> WORK REQUEST
Wherever the string "south" shows up in the records below, return that line.

> SOURCE DATA
▬▬▬

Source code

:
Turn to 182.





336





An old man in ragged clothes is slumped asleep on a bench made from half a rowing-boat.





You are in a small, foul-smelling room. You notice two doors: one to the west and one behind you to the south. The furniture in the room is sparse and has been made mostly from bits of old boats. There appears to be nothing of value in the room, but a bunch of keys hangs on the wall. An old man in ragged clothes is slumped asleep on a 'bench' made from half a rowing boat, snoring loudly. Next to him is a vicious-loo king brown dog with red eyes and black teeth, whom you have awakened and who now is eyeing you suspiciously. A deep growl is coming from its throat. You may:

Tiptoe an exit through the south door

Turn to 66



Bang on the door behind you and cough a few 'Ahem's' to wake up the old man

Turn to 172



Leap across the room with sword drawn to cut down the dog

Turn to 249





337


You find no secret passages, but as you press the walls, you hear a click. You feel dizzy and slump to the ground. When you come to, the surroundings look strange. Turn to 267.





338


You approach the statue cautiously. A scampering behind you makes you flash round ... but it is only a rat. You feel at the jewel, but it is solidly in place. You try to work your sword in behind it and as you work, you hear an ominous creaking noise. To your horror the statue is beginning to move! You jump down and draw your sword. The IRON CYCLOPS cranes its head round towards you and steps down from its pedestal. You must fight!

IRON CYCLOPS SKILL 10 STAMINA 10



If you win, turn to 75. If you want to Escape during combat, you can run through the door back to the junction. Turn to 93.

▬▬▬

> RESPONSE BELOW
You are in a small, foul-smelling room. You notice two doors: one to the west and one behind you to the south. The furniture in the room is sparse and has been made mostly from bits of old boats. There appears to be nothing of value in the room, but a bunch of keys hangs on the wall. An old man in ragged clothes is slumped asleep on a 'bench' made from half a rowing boat, snoring loudly. Next to him is a vicious-loo king brown dog with red eyes and black teeth, whom you have awakened and who now is eyeing you suspiciously. A deep growl is coming from its throat. You may:
Tiptoe an exit through the south door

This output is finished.